The airplane analogy fits perfectly: we look at the bullet holes on the wings – the survivors – and draw conclusions from them. Meanwhile, the smoldering wreckage on the ground, the countless arrogant wannabes who failed, stays out of sight. But the truth lies in those invisible statistics.

I have an acquaintance. He calls himself an entrepreneur; I call him a “try-preneur.” (Note: This is a hard-to-translate wordplay. In Hungarian, “vállalkozó” means entrepreneur or business owner, while “próbálkozó” literally means someone who keeps trying things without much success.) You know the type – always chasing some new business idea, just to avoid facing the obvious: that he’s good at nothing but arrogance. His latest gig? Air conditioning installation. Honestly, I’m surprised he gets any customers – but then, bad air con is like a bad restaurant: you only get burned once. And behind the wheel, he’s just like in business and life: pushy, rude, a self-proclaimed king of the road. If he’s coming, he’s coming! He has the right of way – no matter whose lane it is. So far, he’s gotten away with it: the cops haven’t caught him, karma must be on vacation.

Then one day he came to tell me how “those Austrian cops are a**holes.” I said, “Really? Do tell.” Because I’ve never had trouble with them. Once I accidentally drove onto the highway without a toll sticker, but I exited at the first ramp. They were waiting and pulled me over. I explained, apologized, said I got lost. They smiled: “No problem, we saw it on the camera.” They gave me a map of Austria so I wouldn’t get lost next time and wished me a safe trip. (Granted, if I got lost again, they might’ve asked where the map went…) But my try-preneur friend? He didn’t get a map. They took something else. They saw him on camera too – weaving through traffic, pedal to the metal like some self-styled Niki Lauda. They waited, pulled him over. He started whining: “Why me?” They politely asked: “Shall we call you a taxi?” He blinked. Then they said: “You can’t walk on the highway, so we’ll take you to the exit. From there, you can walk or call a cab.” “But my car!” he said. “We know. We’ll tow it. You’d better send someone soon to pick it up – someone with a license – because storage will cost you.” “And my license?” “We just took that.” He lost it, started shouting about unfairness, dictatorship, and how “damn Austrians always screw over Hungarians.” Unbelievable – why do people think that when they go up against an authority that’s stronger and in the right, yelling will help?

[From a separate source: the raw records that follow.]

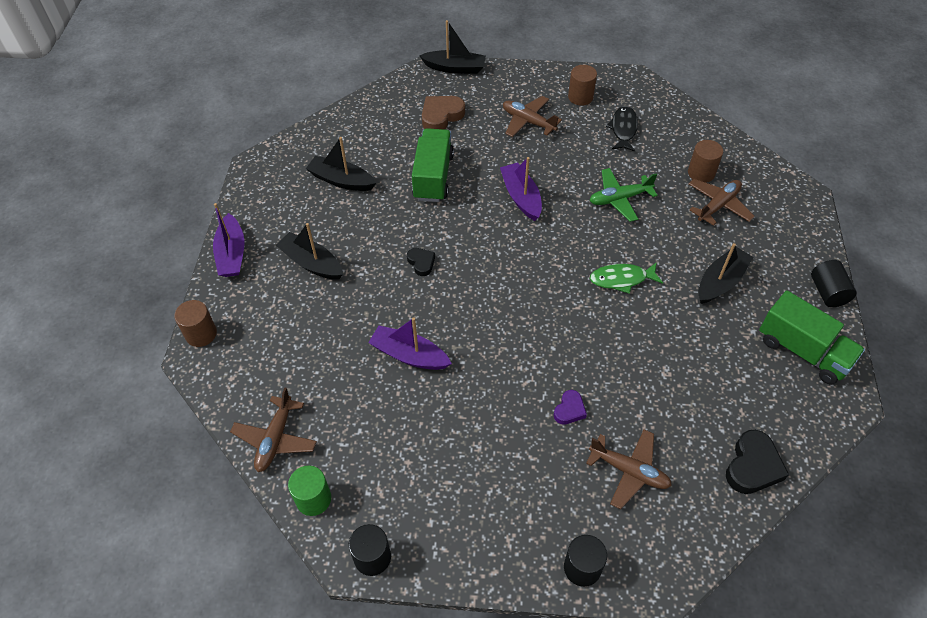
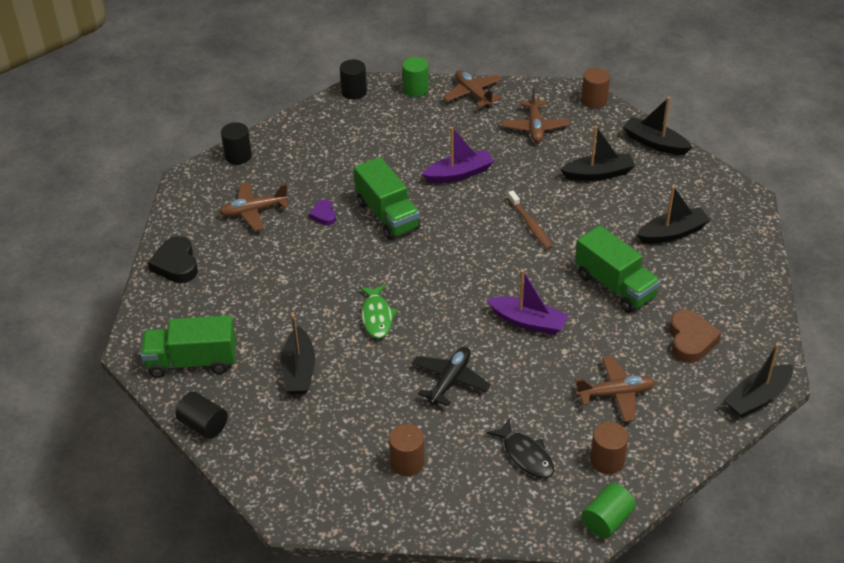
camera: 135 degrees right, 10 degrees down
purple boat [213,203,245,277] -> black boat [623,97,693,155]
black heart [407,248,435,276] -> brown toothbrush [508,190,553,250]
green plane [589,168,657,222] -> black plane [412,347,491,406]
green fish [590,262,663,294] -> green fish turned 135 degrees clockwise [360,284,398,339]
brown plane [689,179,755,226] -> brown plane moved to [501,88,570,143]
none -> green truck [354,157,420,240]
none -> green cylinder [582,483,636,538]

The lesson? Two, actually:

First: Don’t fall for survivorship bias. Just because you see a few jerks at the top doesn’t mean being a jerk is the key to success. That’s just survivorship bias. You don’t see the tens of thousands of arrogant nobodies who tried and failed. Success isn’t about shamelessness – it’s about many other things. Trump didn’t become president because he’s an a**hole, but in spite of it.

Second: If you do run into one of these self-styled alphas, don’t hesitate to push their nose into the concrete wall of reality. They’re never as strong as their big mouths. And yes, you’ll be doing society a favor if you improve the stats with a few visibly broken noses. It’s not violence – it’s scientific methodology. It’s called mark-and-recapture!